If he resigns within the first two years, the contract calls for Mr. Martin to repay a prorated amount of that allowance to the city. He also will receive the same vacation time as an 11-year employee, which is 4.5 weeks, with accrual of seven hours for each two weeks’ pay period. Mr. Brandenburg says the contract specifies he will be reimbursed for all travel outside Hendry County on city business, will receive a city vehicle for his use and also a cellphone, for which the city will pay the monthly charges for an unlimited plan.
There is a termination clause, “which of course we hope we never use,” Mr. Brandenburg said, that allows for termination with or without cause; severance packages differ between the two depending on circumstances. Mr. Brandenburg laid out the contract provisions for these situations in some detail, and added that Mr. Martin has agreed not to look for other employment while working for the City of Clewiston. There is no severance provision if he should resign, and 60 days’ notice is required.
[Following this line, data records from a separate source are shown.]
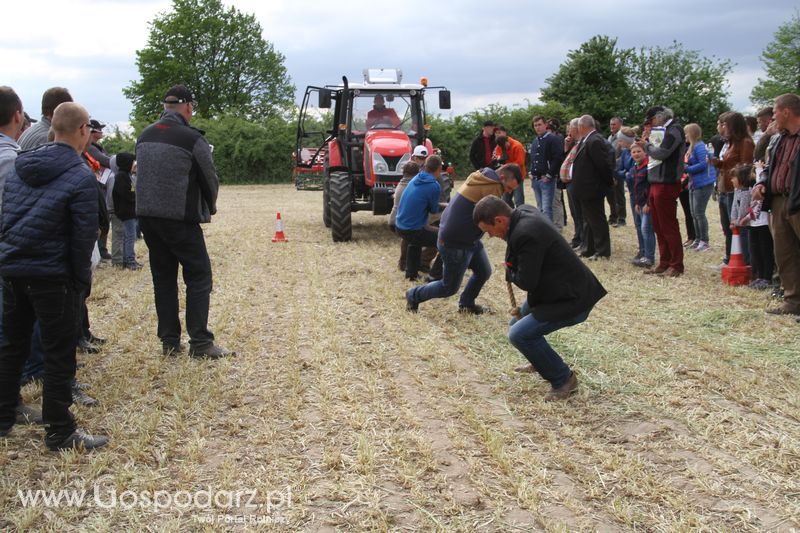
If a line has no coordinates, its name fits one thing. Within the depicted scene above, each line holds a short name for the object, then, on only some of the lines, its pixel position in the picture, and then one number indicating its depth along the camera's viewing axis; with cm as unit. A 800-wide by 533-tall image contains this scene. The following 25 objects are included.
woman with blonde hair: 1016
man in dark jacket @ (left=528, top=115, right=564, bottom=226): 1195
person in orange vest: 1277
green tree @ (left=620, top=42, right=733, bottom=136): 4106
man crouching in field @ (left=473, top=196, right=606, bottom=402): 478
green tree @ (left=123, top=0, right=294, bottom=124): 4616
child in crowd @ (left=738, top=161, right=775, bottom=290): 797
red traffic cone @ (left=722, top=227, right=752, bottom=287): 836
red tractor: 1202
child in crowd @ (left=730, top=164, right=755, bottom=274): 819
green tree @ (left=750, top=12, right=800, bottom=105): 4819
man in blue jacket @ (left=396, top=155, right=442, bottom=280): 814
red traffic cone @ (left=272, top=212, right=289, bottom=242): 1288
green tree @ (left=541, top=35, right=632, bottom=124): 3855
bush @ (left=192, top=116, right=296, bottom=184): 3234
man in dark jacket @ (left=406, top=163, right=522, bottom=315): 694
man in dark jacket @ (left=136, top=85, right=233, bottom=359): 553
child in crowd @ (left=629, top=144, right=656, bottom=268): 966
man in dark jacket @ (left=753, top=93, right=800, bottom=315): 676
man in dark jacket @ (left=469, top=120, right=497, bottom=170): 1295
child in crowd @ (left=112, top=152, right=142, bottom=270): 923
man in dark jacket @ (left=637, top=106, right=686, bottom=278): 886
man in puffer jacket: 403
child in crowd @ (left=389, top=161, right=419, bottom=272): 898
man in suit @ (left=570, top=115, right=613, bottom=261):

“Those are the basic provisions laid out in this agreement. Mr. Martin has said he is extremely excited about this opportunity. He looks forward to moving to Clewiston and working with you all. He thinks this is a fair basis upon which to begin your relationship, and I believe he told me he would be able to begin… let me just check. Do you remember the date?” Mr. Brandenburg asked acting Interim City Manager Shari Howell. “July 22nd,” she answered immediately. “I know that’s etched in your mind,” the attorney replied, to chuckles. Ms. Howell is nearing the end, now, of her second stint as acting interim city manager.
There was little discussion, except for Commissioner Melanie McGahee’s noting that there are no available vehicles in the city’s fleet. Ms. Howell suggested that the city could lease or buy one. The vote was a unanimous 4-0 to OK the resolution; Commissioner Michael Atkinson was absent. “We feel like we’ve got the right guy,” said Commissioner Julio Rodriguez.